The sympathetic nervous system, the most important extrinsic regulatory mechanism of the heart, is inhibited postsynaptically and presynaptically by opioid peptides produced in the heart via their respective receptors. The cardiac actions of beta-adrenergic receptor (beta-AR) stimulation are attenuated by activation of the opioid receptor (OR) with OR agonist at ineffective concentrations, implying cross-talk between the OR and beta-AR. This cross-talk results from inhibition of the Gs protein and adenylyl cyclase of the beta-AR pathway by the pertussis toxin-sensitive G protein of the opioid pathway.

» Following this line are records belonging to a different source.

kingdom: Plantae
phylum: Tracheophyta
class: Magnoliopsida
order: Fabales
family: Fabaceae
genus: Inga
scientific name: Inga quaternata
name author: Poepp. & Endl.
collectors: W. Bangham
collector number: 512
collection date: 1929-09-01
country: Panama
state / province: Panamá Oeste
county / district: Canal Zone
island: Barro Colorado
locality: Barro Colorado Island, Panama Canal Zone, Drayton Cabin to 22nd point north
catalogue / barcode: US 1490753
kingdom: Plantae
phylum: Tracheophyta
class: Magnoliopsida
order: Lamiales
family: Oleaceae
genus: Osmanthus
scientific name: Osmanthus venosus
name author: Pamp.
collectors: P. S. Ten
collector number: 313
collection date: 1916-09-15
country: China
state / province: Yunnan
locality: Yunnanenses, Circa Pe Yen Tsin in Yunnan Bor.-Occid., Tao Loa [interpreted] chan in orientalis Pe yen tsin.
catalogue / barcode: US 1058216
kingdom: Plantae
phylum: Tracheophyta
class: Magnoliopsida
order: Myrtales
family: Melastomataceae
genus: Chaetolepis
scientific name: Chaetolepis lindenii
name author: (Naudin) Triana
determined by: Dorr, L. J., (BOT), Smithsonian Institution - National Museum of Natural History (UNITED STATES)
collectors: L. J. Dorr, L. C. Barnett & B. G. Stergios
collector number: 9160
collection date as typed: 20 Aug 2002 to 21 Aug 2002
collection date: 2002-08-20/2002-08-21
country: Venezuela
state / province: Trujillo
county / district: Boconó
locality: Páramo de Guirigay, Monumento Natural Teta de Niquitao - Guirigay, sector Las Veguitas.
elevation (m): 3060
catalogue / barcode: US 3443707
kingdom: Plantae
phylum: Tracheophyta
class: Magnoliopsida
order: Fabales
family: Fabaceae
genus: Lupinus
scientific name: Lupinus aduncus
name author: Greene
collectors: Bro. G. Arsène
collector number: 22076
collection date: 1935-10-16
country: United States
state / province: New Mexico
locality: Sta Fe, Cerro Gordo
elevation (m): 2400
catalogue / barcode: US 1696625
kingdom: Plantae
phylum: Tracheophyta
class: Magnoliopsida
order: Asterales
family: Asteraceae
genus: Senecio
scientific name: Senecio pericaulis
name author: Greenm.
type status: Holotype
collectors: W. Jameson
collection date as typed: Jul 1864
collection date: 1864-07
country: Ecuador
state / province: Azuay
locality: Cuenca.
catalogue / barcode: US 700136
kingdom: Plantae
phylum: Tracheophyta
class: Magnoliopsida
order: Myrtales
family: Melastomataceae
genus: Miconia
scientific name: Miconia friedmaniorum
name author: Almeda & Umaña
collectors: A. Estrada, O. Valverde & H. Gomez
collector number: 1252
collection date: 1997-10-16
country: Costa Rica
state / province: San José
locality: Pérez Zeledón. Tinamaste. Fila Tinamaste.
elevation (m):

Alterations in cross-talk between these two receptors occur in pathological situations to meet bodily needs. In myocardial ischemia, when the sympathetic activity is increased, the inhibition of beta-AR stimulation by kappa-opioid stimulation is also enhanced, thus reducing the workload, oxygen consumption and cardiac injury. Whereas cardiac responsiveness to sympathetic discharges is also reduced after chronic hypoxia, the cross-talk between kappa-OR and beta-AR is reduced to prevent undue suppression of the sympathetic influence on the heart. On the other hand, impairment of the cross-talk may result in abnormality. A lack or a significant reduction in the inhibition of beta-AR stimulation by kappa-OR stimulation may lead to an excessive increase in cardiac activities, which contribute to the maintenance of high arterial blood pressure in spontaneously hypertensive rats. Other than opioid peptides, female sex hormone and adenosine also inhibit the sympathetic actions on the heart. In addition, sympathetic action is also inhibited presynaptically by kappa-opioid peptides via their receptor.

摘要

交感神经系统是心脏最重要的外在调节机制,心脏产生的阿片肽通过其各自的受体在突触后和突触前对其产生抑制作用。在无效浓度下,用阿片受体(OR)激动剂激活阿片受体可减弱β-肾上腺素能受体(β-AR)刺激的心脏效应,这意味着OR和β-AR之间存在相互作用。这种相互作用是由阿片肽途径中对百日咳毒素敏感的G蛋白抑制β-AR途径中的Gs蛋白和腺苷酸环化酶所致。在病理情况下,这两种受体之间的相互作用会发生改变以满足身体需求。在心肌缺血时,当交感神经活动增强时,κ-阿片肽刺激对β-AR刺激的抑制作用也会增强,从而减少工作量、氧消耗和心脏损伤。而在慢性缺氧后,心脏对交感神经放电的反应性也会降低,κ-OR和β-AR之间的相互作用会减弱,以防止交感神经对心脏的影响受到过度抑制。另一方面,相互作用的受损可能会导致异常。κ-OR刺激对β-AR刺激的抑制作用缺乏或显著降低可能导致心脏活动过度增加,这有助于自发性高血压大鼠维持高动脉血压。除了阿片肽外,女性性激素和腺苷也会抑制交感神经对心脏的作用。此外,κ-阿片肽还通过其受体在突触前抑制交感神经作用。